18. Lame Affûtée

15 6 8
                                    

Au cœur de l'auberge éclairée par des chandelles vacillantes, deux amis, Lorio et Zania, se réjouissent de retrouver leur compagnon d'aventures, Talis, après son long combat contre cette fatigue inquiétante.

Les regards brillants d'amitié et de soulagement s'échangent alors que les trois compagnons se serrent dans une étreinte chaleureuse, murmurant leur gratitude pour ce rétablissement miraculeux.

Lorio explique ensuite au jeune adolescent que Zania et lui l'ont amenés ici pour qu'il puisse reprendre des forces. Talis est aussi tenu au courant de l'intervention mystérieuse d'un vieil homme.

— Vos retrouvailles sont touchantes, mais il faut payer maintenant !

L'aubergiste se montre implacable, malgré toutes les tentatives du groupe d'aventuriers pour faire baisser les prix.

— Vous ne pouvez vraiment pas nous faire une réduction ? Parce qu'on n'a clairement pas de quoi payer la somme que vous nous demandez.

Il répond à la question de Zania sans dire un mot. Son regard noir la dissuade de poursuivre les négociations.

C'est alors que Talis décide d'intervenir.

— Ne vous en faites pas, j'ai quelques économies.

Malheureusement, Talis a la mauvaise surprise de découvrir qu'il n'y a plus rien dans sa besace !

— C'est pas possible, j'ai sûrement dû la faire tomber quelque part ! Comment on va faire maintenant ?!

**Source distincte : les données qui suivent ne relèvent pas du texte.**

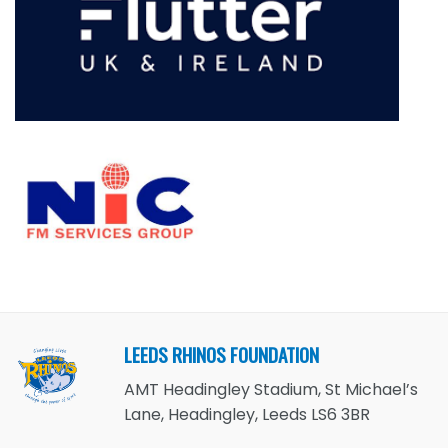
LEEDS RHINOS FOUNDATION
AMT Headingley Stadium, St Michael’s
Lane, Headingley, Leeds LS6 3BR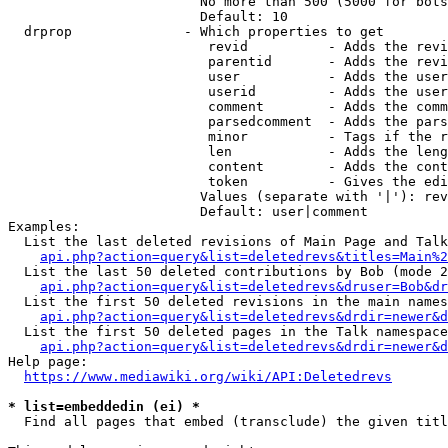
                        No more than 500 (5000 for bots
                        Default: 10

  drprop              - Which properties to get

                         revid          - Adds the revi
                         parentid       - Adds the revi
                         user           - Adds the user
                         userid         - Adds the user
                         comment        - Adds the comm
                         parsedcomment  - Adds the pars
                         minor          - Tags if the r
                         len            - Adds the leng
                         content        - Adds the cont
                         token          - Gives the edi
                        Values (separate with '|'): rev
                        Default: user|comment

Examples:

  List the last deleted revisions of Main Page and Talk
api.php?action=query&list=deletedrevs&titles=Main%2
  List the last 50 deleted contributions by Bob (mode 2
api.php?action=query&list=deletedrevs&druser=Bob&dr
  List the first 50 deleted revisions in the main names
api.php?action=query&list=deletedrevs&drdir=newer&d
  List the first 50 deleted pages in the Talk namespace
api.php?action=query&list=deletedrevs&drdir=newer&
Help page:

https://www.mediawiki.org/wiki/API:Deletedrevs
* list=embeddedin (ei) *
  Find all pages that embed (transclude) the given titl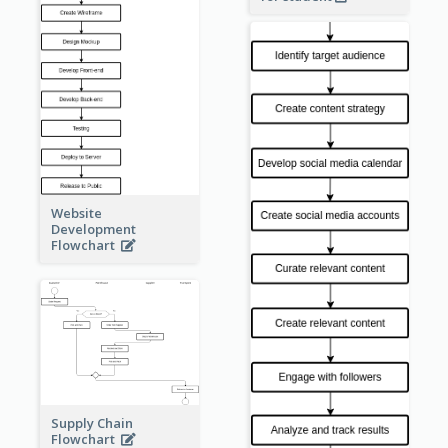
Website
Development
Flowchart
Supply Chain
Flowchart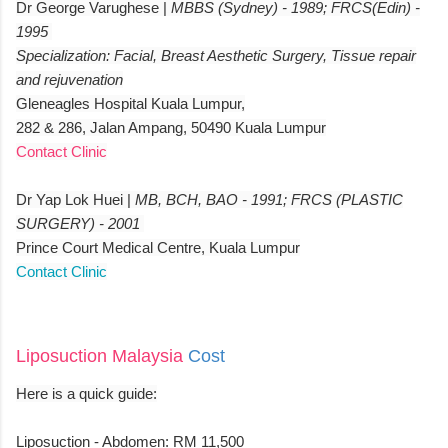
Dr George Varughese |
MBBS (Sydney) - 1989; FRCS(Edin) -
1995
Specialization: Facial, Breast Aesthetic Surgery, Tissue repair
and rejuvenation
Gleneagles Hospital Kuala Lumpur,
282 & 286, Jalan Ampang, 50490 Kuala Lumpur
Contact Clinic
Dr Yap Lok Huei |
MB, BCH, BAO - 1991; FRCS (PLASTIC
SURGERY) - 2001
Prince Court Medical Centre, Kuala Lumpur
Contact Clinic
Liposuction Malaysia
Cost
Here is a quick guide:
Liposuction - Abdomen: RM 11,500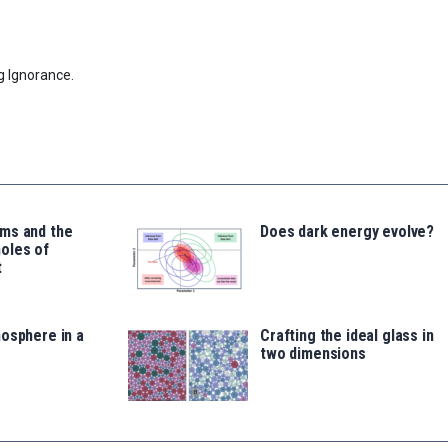
g Ignorance.
ms and the
Does dark energy evolve?
oles of
t
osphere in a
Crafting the ideal glass in
two dimensions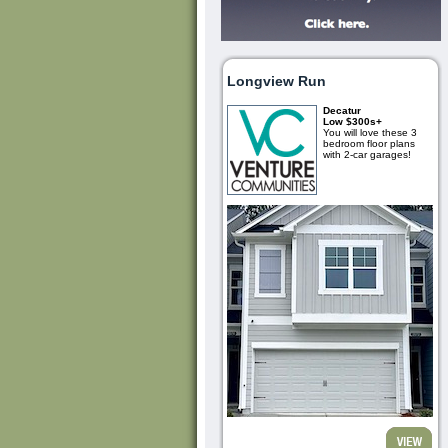
Longview Run
Decatur
Low $300s+
You will love these 3
bedroom floor plans
with 2-car garages!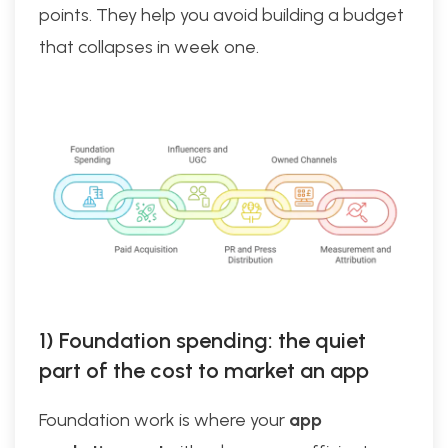
points. They help you avoid building a budget
that collapses in week one.
1) Foundation spending: the quiet
part of the cost to market an app
Foundation work is where your
app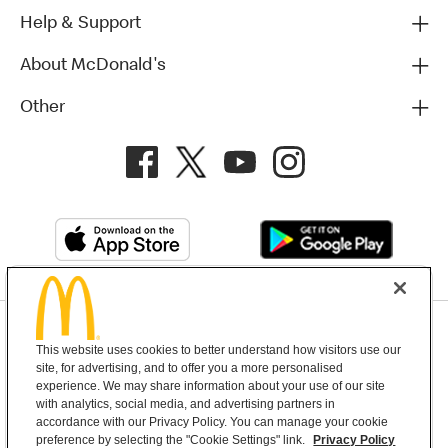
Help & Support
About McDonald's
Other
Privacy Policy
This website uses cookies to better understand how visitors use our
Terms and Conditions
Help & Support
Cookie Settings
site, for advertising, and to offer you a more personalised
experience. We may share information about your use of our site
with analytics, social media, and advertising partners in
Copyright © 2026 McDonald's Australia
accordance with our Privacy Policy. You can manage your cookie
preference by selecting the "Cookie Settings" link.
Privacy Policy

Face à cette situation, un rire nerveux résonne près du comptoir. À ce stade, il faut croire que le monde entier complote pour priver le groupe de ses moyens financiers.

— Désolé, on s'est mis dans une sacrée galère quand même... lâche finalement Lorio quand il a repris sa contenance.

Après avoir entendu les dernières paroles des jeunes aventuriers, les veines de l'imposant gaillard balafré ressortent. L'aubergiste qui jusque-là faisait un effort pour garder son sang froid finit par craquer.

— Dégagez et ne revenez plus jamais ici !

— Mais si on ne trouve pas un endroit où dormir on va mourir de froid dehors !

Lorio se surprend à s'exclamer de la sorte, mais ça ne l'empêche pas de continuer.

— Et aucun habitant n'a voulu nous aider...

— Qu'est ce que vous voulez que je vous dise ? Les gens sont comme ça à Tergaron !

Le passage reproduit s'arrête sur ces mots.